240 w/ 2 corner overflows...2" drains.

Only has one hole per overflow...returns over the back!

Will only be supplying sump intake...

What should be my best setup? How much flow do you think this will yeild? (so I know which pump to purchase...thinking dart)

All help will be appreciate...can supply more info if needed!

thanx,

Jay
 
With only one drain per overflow, I think you are probably best off doing durso stanpipes. But there are some people here who do the submerged drains with no emergency overflow setup. If you set your sump up right, you can do that and still not risk flooding. But it will have to be well thought out. I didn't do it that way so I can't really help you with it. You just have to set it up so that your pump chamber could pump itself dry in the event of a drain clog, and your display will not overflow.
 
I agree, and also believe you should set the sump up the way rdmpe described even if you don't use a restricted (silent) drain.
 
i only read the first few pages in this thread so i dont know if somebody already asked this question. would this design work if you dont have an internal overflow box? I have a 2 inch bulkhead and two other 1 inch bulkheads (return pump and extra maybe for safety overflow) in the middle of my 90gal tank.
 
How will you be pulling from the surface of the display without some sort of overflow?

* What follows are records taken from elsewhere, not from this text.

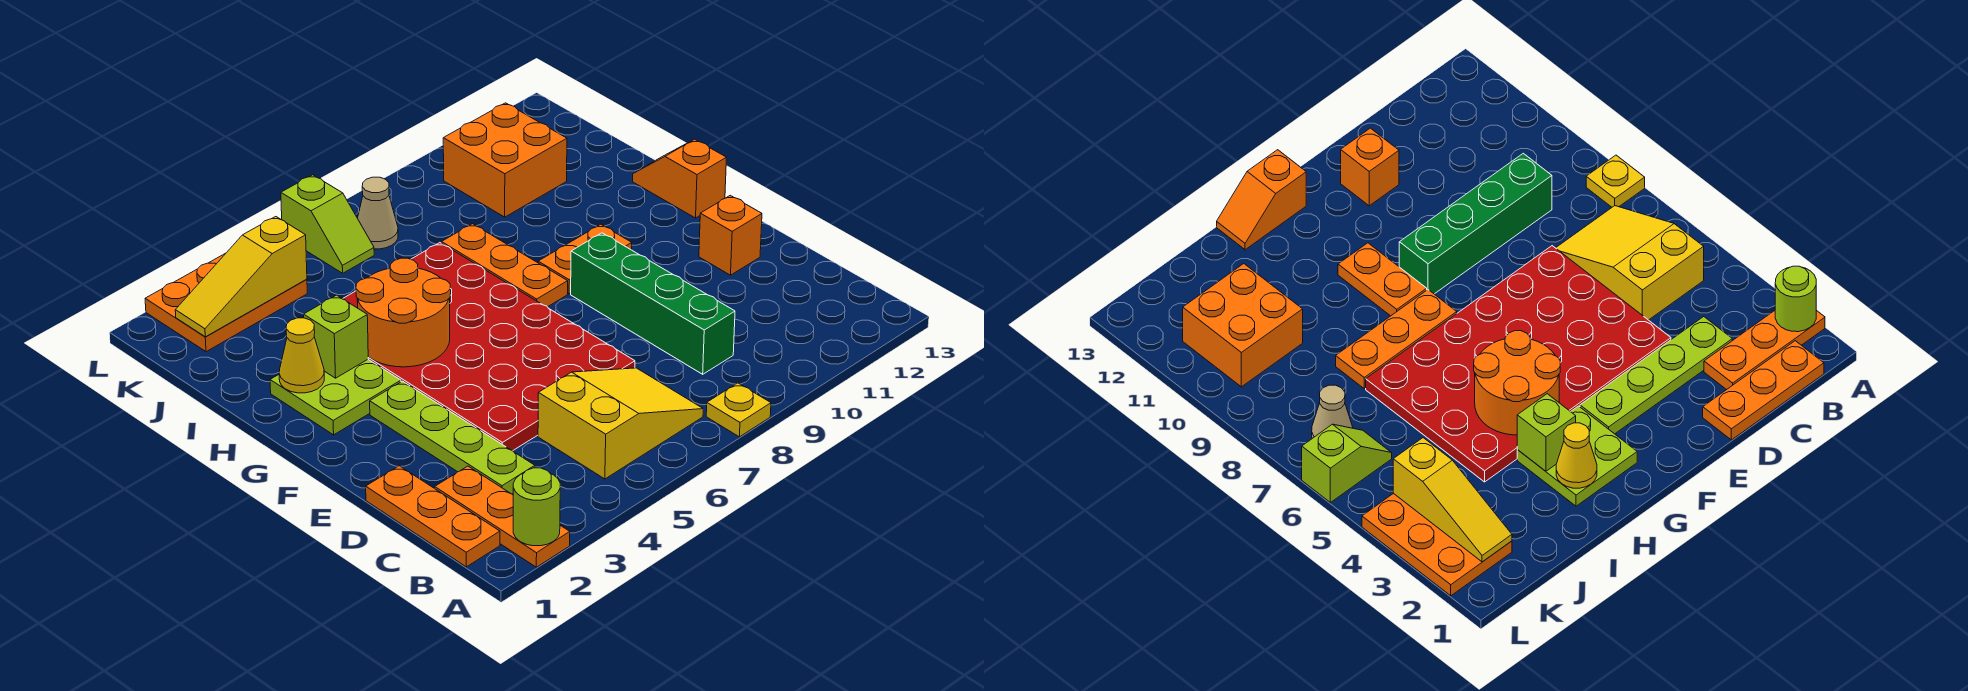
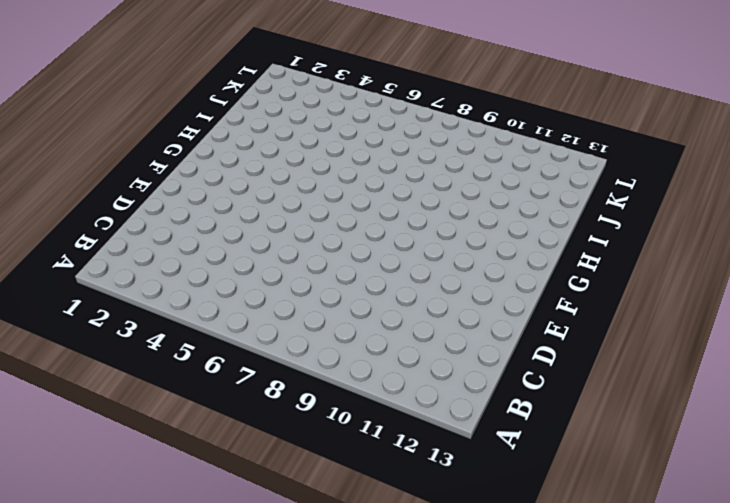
none -> orange plate A2:C2 level 1
none -> yellow plate A8 level 1
none -> orange plate B1:D1 level 1

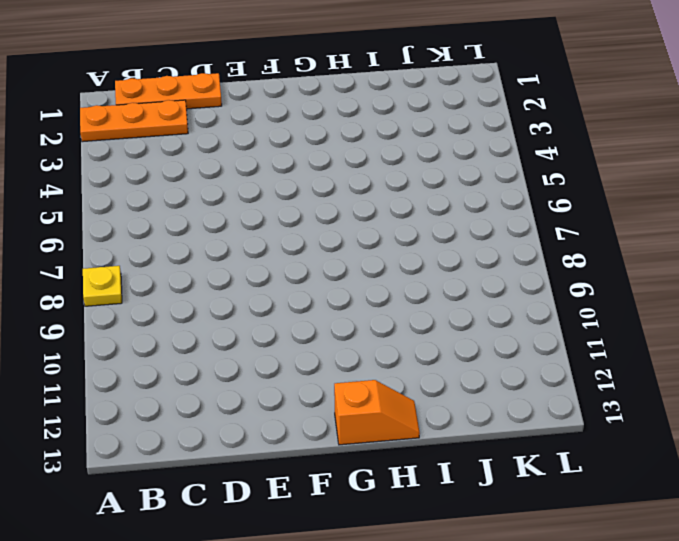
none -> yellow slope B5:C7 level 1 top 5
none -> lime plate C3:F3 level 1
none -> green brick C9:F9 level 1

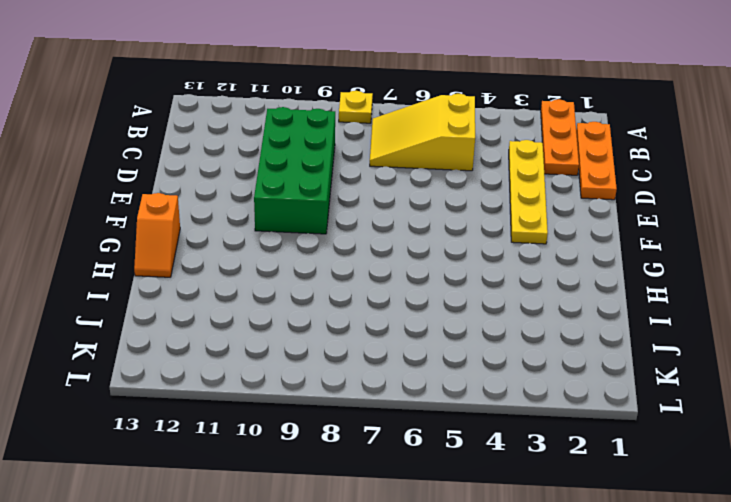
yellow plate C3:F3 level 1 -> lime plate C3:F3 level 1
green brick C9:F10 level 1 -> green brick C9:F9 level 1
none -> red plate D4:I7 level 1
none -> orange brick E12 level 1
none -> lime plate G2:H3 level 1

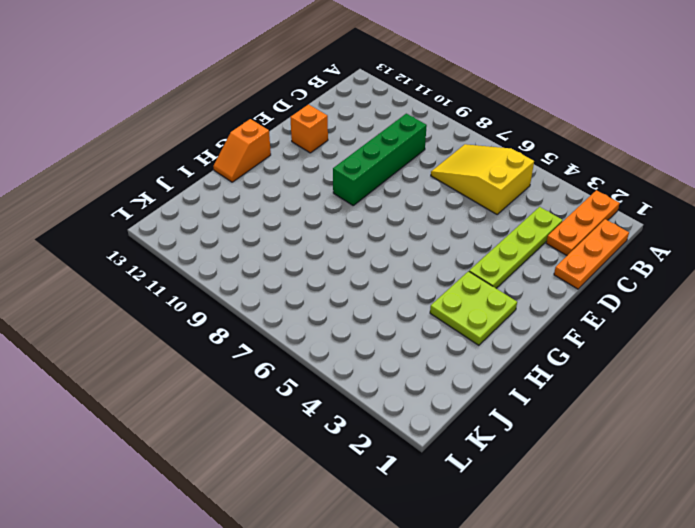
none -> yellow plate A8 level 1
none -> red plate D4:I7 level 1
none -> orange plate G8:I8 level 1

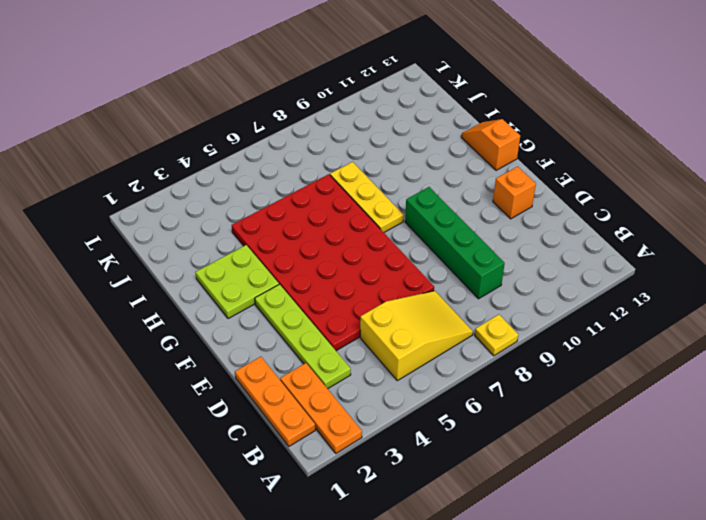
yellow plate G8:I8 level 1 -> orange plate G8:I8 level 1
none -> orange plate G9:G10 level 1
none -> orange brick J10:K11 level 1
none -> orange plate K2:L4 level 1

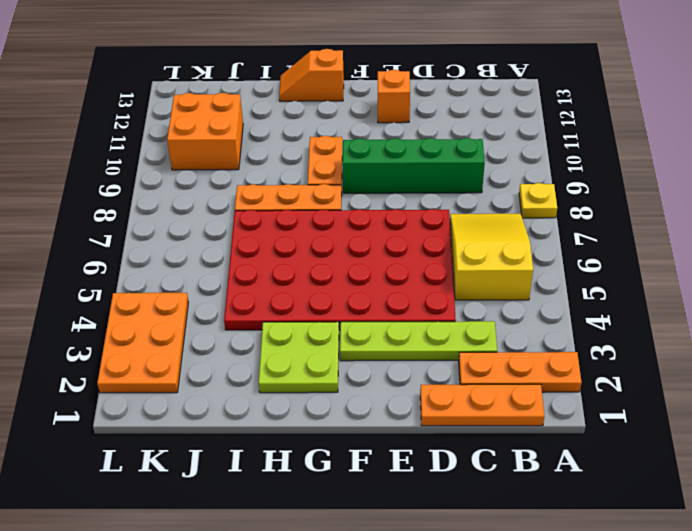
none -> lime slope K6:L6 level 1 top L
none -> tan cone K7 level 1
none -> lime round brick A2 level 2

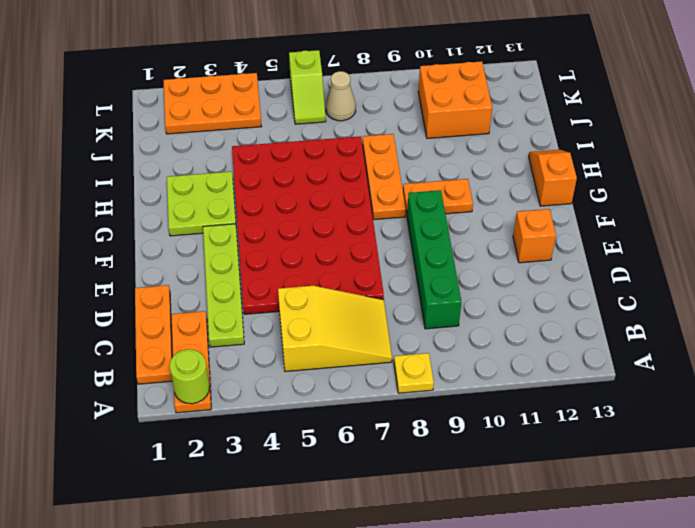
none -> orange round brick G4:H5 level 2
none -> yellow cone H2 level 2
none -> lime brick H3 level 2

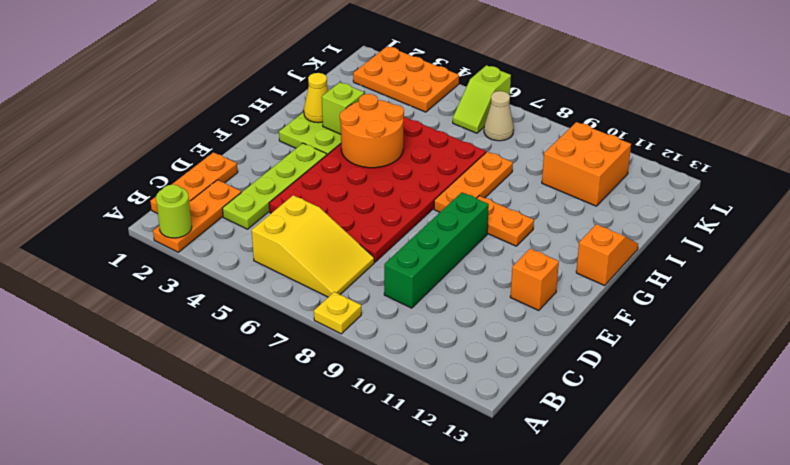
none -> yellow slope K2:K4 level 2 top 4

It's very important to pull water off the surface of the tank since that's where organics and other debris naturally collects.

Maybe I'm misunderstanding but I think if you are only draining from the middle of your water column, you might have problems with stufff on the water surface and also with a power outage, your display will drain down to the lowest pipes unless you do some plumbing "tricks" to prevent it.